- December 23, 2018
- Posted by: Trading
- Category: Alerts
The Japanese Yen closed out 2018 the way it begun against the greenback, hovering around 112.50-113.00. Throughout the majority of 2018 the impact of trade wars had largely seen the USD strengthen as US markets had been largely insulated from the effects with US growth accelerating following fiscal impulses.
However, the final quarter had seen US growth dynamics begin to deteriorate, which is likely to increase in 2019. Alongside this, as fiscal impulses begin to fade and turn into a drag on the US (twin deficit fears with large fiscal and trade deficits) the effects from trade wars may no longer support the US dollar, thus losing the safe haven battle against the Japanese Yen on investor repatriation.
USD/JPY Price Chart: Daily Timeframe (January 2015 to December 2018)
Remarkably, in light of the plunge in equity markets and deterioration of economic data at the backend of 2018, USDJPY had remained stubbornly rangebound.
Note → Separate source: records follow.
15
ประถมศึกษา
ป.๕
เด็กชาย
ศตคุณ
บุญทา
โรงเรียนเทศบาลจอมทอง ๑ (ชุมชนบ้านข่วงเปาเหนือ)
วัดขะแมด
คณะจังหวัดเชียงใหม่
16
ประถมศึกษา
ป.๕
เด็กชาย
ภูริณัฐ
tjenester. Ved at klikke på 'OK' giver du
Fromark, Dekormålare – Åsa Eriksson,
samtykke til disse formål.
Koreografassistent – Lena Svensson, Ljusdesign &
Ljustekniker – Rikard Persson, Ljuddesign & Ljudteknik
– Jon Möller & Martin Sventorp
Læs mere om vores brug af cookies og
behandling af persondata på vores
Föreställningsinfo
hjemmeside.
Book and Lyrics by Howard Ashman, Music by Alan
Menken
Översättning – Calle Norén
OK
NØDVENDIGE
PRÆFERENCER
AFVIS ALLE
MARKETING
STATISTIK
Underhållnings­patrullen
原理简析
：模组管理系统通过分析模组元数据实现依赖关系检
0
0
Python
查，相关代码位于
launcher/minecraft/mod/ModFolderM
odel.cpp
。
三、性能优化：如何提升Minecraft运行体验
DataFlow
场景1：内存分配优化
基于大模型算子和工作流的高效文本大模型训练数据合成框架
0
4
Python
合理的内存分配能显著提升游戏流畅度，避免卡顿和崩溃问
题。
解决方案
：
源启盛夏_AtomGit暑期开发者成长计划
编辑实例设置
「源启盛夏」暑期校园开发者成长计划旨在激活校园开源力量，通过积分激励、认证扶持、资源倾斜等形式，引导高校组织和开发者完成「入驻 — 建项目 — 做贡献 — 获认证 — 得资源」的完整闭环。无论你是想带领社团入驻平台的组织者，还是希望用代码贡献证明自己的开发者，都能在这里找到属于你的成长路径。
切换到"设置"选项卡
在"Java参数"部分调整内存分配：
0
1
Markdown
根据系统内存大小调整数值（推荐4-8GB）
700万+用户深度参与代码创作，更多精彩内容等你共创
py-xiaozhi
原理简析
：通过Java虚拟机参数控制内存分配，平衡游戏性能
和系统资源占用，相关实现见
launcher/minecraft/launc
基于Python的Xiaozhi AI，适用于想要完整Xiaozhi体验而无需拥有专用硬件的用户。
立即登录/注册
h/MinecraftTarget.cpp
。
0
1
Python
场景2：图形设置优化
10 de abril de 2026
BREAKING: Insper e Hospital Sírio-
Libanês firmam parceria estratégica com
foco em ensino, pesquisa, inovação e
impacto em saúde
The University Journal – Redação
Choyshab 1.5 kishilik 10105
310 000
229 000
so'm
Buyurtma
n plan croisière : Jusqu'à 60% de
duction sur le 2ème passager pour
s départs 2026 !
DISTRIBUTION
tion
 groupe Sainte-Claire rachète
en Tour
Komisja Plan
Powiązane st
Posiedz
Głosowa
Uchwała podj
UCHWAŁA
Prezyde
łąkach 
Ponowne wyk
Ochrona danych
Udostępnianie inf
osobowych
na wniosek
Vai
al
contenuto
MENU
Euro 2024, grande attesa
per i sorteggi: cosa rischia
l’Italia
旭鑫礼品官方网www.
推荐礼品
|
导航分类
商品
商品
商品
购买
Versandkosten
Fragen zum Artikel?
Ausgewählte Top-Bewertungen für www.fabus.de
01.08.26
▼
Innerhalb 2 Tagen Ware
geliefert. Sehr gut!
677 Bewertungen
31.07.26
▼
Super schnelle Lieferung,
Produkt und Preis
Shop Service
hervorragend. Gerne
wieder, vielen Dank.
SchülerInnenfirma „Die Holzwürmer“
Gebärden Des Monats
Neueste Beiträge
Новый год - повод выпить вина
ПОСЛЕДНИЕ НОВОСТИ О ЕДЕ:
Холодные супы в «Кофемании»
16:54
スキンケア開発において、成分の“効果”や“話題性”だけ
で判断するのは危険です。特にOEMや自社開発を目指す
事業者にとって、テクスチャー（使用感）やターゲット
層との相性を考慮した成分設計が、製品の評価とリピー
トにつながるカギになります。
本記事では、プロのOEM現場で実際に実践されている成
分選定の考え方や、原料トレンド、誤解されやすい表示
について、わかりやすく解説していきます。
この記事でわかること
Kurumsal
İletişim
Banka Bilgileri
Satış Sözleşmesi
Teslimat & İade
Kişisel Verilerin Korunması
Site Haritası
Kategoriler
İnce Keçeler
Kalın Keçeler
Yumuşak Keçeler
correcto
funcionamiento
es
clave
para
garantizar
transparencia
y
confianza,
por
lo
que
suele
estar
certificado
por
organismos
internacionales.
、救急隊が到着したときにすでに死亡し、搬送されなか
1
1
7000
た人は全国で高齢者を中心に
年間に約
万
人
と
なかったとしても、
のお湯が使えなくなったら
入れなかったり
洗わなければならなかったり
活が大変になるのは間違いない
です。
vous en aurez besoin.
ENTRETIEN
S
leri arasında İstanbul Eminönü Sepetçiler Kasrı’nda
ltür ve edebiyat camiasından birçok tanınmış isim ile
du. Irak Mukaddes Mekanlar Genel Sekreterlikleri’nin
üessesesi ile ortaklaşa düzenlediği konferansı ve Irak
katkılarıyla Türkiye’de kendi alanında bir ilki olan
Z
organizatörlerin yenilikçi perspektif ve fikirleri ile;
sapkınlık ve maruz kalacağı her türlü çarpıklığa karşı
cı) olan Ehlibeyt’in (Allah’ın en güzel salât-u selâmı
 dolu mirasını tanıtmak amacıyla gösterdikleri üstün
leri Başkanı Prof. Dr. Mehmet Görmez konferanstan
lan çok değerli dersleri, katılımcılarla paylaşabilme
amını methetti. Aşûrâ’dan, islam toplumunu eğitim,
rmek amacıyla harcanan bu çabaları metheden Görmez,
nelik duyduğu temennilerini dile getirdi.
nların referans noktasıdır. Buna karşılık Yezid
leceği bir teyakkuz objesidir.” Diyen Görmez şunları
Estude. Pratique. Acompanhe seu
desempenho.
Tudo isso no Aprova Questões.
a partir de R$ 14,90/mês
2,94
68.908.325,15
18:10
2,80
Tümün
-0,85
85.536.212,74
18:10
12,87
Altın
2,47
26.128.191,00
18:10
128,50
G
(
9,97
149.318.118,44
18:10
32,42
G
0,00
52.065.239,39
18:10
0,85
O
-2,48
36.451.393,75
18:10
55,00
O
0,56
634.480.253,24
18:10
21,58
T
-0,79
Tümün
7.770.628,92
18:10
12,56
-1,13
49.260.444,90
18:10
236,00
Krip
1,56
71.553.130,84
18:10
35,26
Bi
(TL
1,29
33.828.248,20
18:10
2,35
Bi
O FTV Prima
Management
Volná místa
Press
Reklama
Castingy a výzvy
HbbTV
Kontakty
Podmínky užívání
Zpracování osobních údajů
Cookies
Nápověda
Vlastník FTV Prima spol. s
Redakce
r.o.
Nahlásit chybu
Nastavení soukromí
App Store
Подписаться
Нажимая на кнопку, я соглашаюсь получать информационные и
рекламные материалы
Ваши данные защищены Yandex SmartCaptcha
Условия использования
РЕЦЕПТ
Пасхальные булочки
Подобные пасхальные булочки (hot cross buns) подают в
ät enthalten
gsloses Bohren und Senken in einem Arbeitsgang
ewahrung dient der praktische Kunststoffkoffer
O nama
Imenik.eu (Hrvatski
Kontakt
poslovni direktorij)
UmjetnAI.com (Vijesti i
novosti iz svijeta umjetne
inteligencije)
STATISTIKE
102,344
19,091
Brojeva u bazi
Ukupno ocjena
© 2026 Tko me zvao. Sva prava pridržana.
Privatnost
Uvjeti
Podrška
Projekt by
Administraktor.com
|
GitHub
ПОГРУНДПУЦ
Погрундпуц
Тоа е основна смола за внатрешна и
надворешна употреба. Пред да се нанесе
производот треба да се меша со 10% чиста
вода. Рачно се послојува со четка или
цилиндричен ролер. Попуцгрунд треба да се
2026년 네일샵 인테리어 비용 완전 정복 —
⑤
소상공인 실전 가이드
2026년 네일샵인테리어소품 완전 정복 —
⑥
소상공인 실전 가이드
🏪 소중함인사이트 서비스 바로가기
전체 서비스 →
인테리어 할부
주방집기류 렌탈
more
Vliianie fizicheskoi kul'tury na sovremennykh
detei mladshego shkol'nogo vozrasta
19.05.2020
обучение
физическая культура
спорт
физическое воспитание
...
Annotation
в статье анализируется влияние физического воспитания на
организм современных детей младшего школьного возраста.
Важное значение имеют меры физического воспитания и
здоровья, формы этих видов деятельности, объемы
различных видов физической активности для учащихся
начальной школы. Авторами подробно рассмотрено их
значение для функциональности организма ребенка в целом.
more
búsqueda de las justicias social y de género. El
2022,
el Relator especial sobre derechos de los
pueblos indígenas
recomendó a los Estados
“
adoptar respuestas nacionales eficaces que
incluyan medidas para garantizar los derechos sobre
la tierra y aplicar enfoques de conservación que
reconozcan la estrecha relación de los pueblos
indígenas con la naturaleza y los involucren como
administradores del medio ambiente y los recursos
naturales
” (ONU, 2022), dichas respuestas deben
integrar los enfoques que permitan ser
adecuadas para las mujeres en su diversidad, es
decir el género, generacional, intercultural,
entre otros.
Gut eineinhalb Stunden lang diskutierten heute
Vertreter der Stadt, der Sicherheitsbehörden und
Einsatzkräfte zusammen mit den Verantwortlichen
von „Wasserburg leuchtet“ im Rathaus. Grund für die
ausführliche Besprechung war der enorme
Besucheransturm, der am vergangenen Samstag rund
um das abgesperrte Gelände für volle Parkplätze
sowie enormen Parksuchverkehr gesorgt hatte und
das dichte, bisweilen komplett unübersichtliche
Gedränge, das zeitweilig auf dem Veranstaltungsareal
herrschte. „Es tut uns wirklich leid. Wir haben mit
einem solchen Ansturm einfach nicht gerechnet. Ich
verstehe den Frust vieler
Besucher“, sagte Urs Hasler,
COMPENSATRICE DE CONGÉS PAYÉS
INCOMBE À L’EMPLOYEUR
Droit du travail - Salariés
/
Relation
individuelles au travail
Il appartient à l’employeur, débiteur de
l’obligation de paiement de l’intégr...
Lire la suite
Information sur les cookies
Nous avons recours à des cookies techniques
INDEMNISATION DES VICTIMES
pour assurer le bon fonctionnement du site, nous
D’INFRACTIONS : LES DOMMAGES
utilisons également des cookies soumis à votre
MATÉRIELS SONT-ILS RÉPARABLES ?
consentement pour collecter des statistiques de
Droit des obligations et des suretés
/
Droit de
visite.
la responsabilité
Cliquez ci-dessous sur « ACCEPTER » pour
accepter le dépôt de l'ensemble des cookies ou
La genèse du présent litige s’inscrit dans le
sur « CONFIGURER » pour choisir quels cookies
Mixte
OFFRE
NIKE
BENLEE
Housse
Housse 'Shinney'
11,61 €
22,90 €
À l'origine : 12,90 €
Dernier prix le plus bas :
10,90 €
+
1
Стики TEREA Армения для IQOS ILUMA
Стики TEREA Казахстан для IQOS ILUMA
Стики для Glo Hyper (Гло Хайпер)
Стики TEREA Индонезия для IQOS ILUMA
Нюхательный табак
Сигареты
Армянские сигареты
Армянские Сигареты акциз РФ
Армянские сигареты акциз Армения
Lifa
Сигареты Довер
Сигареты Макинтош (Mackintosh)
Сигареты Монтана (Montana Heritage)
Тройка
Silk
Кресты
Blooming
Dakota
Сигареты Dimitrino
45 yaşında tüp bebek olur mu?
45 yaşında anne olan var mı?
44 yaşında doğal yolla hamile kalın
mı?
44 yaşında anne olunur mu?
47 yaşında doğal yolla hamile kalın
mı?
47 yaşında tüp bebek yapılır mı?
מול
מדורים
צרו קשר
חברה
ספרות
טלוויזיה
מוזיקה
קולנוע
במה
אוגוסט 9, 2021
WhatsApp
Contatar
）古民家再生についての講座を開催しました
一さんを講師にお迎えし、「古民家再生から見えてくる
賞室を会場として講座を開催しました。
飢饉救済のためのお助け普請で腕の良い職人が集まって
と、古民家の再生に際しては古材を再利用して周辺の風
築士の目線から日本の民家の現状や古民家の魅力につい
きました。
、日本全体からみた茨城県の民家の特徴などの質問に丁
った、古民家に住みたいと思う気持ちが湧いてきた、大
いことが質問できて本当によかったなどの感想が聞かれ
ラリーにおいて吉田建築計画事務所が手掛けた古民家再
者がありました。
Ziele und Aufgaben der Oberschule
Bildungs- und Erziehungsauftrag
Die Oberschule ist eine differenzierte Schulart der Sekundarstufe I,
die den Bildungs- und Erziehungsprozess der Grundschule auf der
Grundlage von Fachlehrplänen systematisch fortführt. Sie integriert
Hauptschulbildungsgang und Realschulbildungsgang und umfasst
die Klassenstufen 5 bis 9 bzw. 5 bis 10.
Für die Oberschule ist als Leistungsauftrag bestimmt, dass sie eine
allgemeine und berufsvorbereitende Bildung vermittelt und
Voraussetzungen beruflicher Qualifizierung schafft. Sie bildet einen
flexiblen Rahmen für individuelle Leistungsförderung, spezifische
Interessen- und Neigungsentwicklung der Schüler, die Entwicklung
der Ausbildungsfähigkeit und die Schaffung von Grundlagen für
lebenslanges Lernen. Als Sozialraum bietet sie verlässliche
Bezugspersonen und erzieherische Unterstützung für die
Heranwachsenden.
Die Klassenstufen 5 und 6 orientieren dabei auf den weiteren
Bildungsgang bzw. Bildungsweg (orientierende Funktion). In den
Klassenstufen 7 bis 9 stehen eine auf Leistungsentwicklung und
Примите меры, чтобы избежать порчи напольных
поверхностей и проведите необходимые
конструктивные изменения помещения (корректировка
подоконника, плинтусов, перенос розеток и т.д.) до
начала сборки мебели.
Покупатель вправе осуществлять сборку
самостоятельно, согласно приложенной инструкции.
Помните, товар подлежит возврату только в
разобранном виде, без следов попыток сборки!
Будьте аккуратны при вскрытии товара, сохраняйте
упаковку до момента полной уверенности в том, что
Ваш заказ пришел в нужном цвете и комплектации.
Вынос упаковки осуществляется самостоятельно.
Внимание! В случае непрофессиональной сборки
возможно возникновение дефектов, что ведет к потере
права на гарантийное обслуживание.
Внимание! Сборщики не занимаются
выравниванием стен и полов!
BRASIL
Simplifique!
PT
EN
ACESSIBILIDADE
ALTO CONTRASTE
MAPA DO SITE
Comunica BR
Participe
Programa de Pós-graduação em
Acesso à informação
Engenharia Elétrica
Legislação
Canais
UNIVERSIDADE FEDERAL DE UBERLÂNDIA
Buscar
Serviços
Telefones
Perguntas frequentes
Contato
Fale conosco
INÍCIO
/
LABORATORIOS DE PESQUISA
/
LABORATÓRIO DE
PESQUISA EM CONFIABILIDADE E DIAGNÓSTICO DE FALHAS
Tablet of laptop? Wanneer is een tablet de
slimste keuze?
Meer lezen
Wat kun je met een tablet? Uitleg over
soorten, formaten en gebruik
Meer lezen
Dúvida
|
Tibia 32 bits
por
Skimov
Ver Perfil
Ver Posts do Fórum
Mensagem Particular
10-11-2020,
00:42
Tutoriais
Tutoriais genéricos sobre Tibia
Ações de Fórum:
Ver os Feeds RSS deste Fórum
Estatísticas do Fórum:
However, we think that going into 2019, concerns surrounding a slower pace of Fed rate hikes, twin deficits and weakening fundamentals will increase downside risks to the USD. Given that speculators are heavily long USDJPY (over $10bln), this leaves the pair vulnerable to a sizeable shift as bullish bets unwind. Initial target at 110.00 with a final target of 105.00.